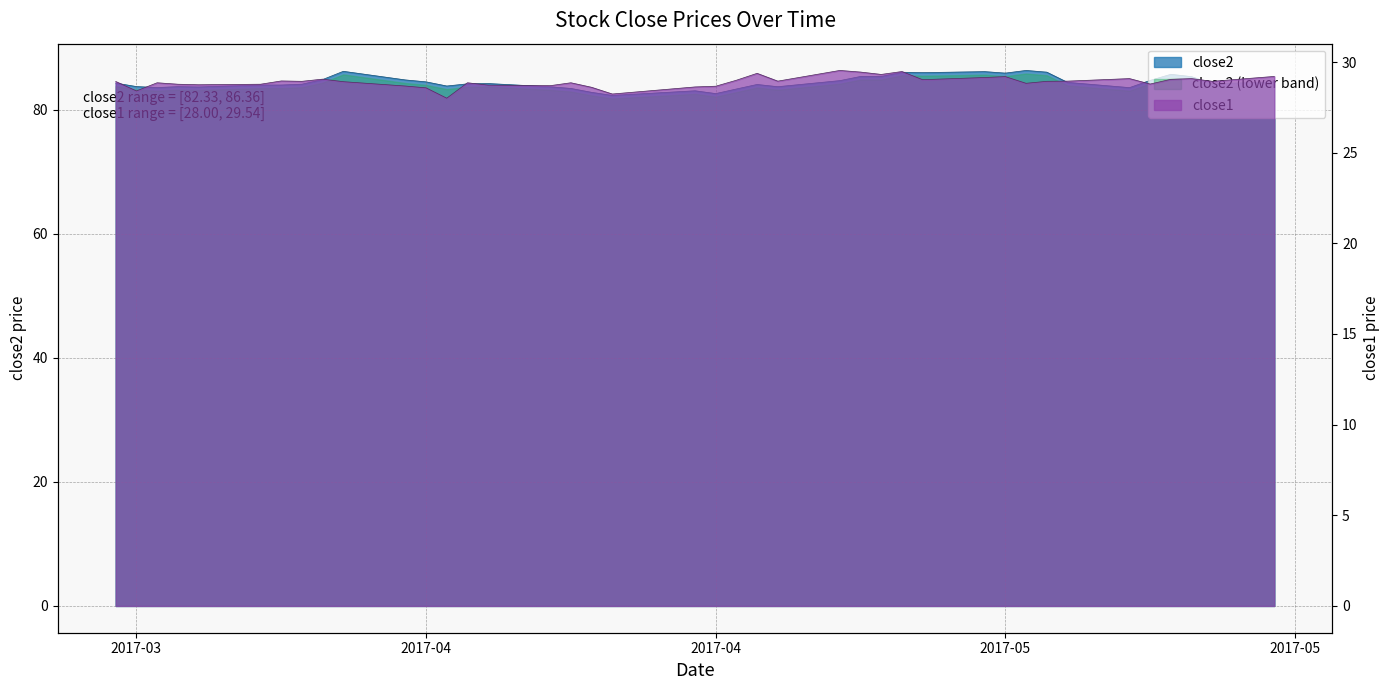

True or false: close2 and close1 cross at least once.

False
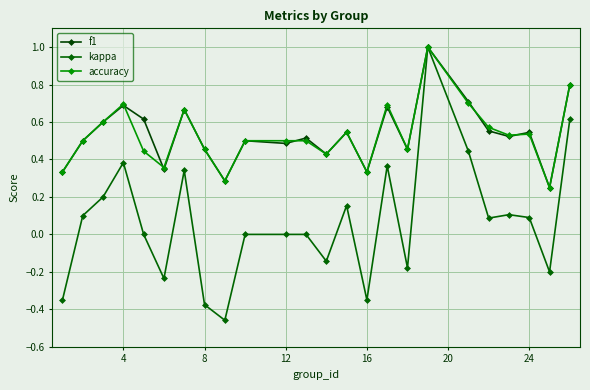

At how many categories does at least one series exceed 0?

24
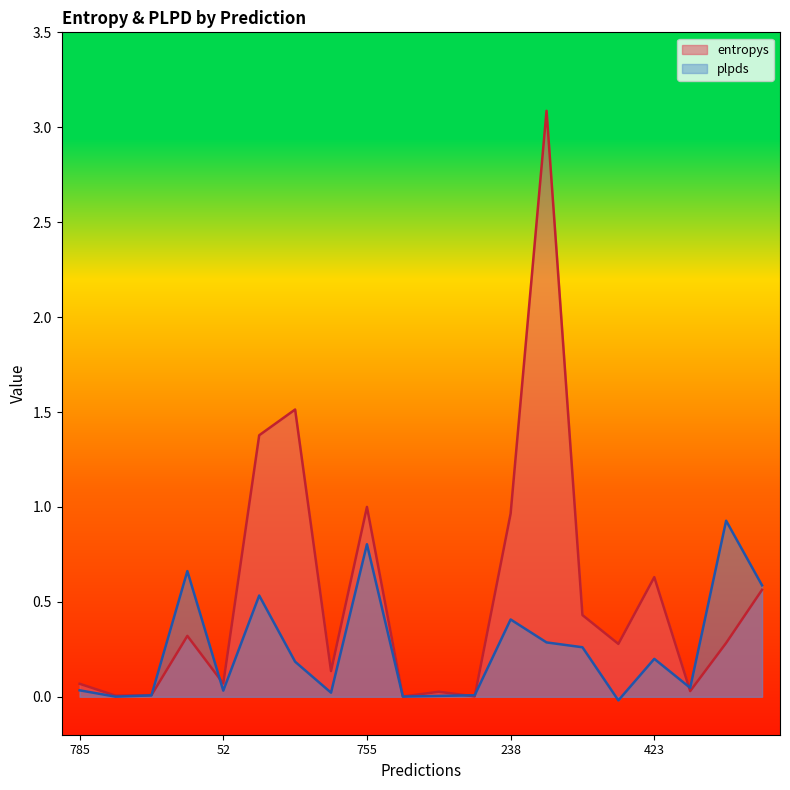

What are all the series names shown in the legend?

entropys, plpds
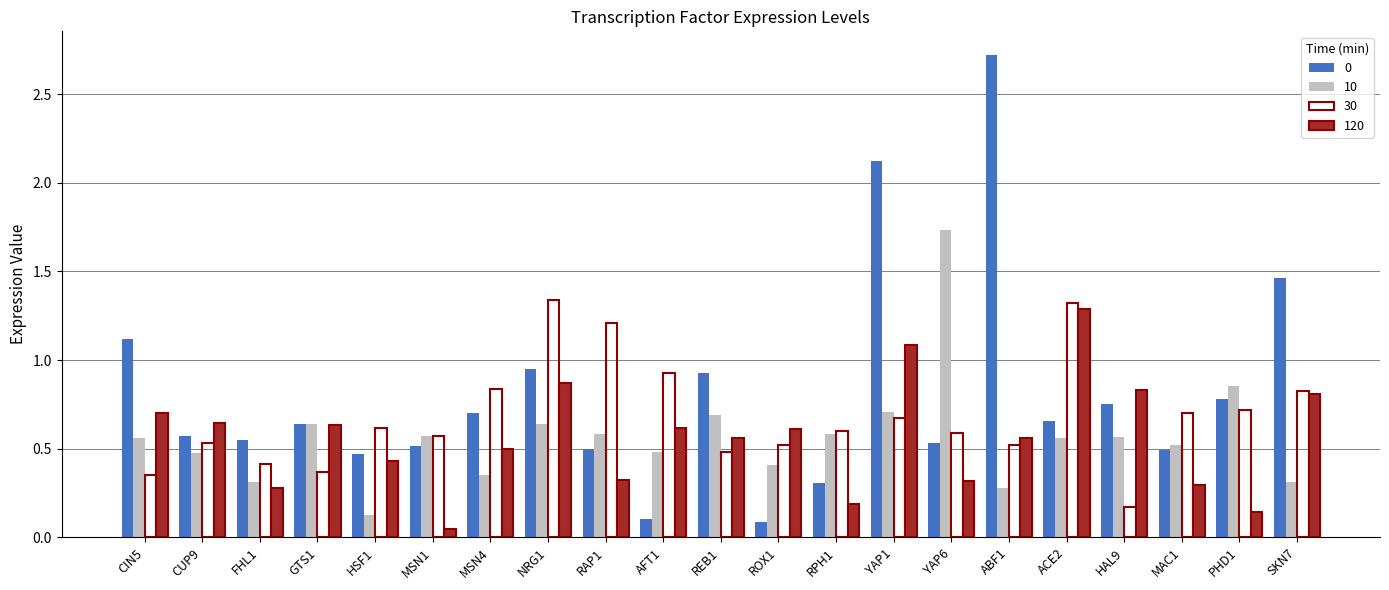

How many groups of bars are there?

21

## Your objective
List every line above that contains the word "many". The match is case-sensitive.

## Answer for the task
At how many categories does at least one series exceed 0?
How many groups of bars are there?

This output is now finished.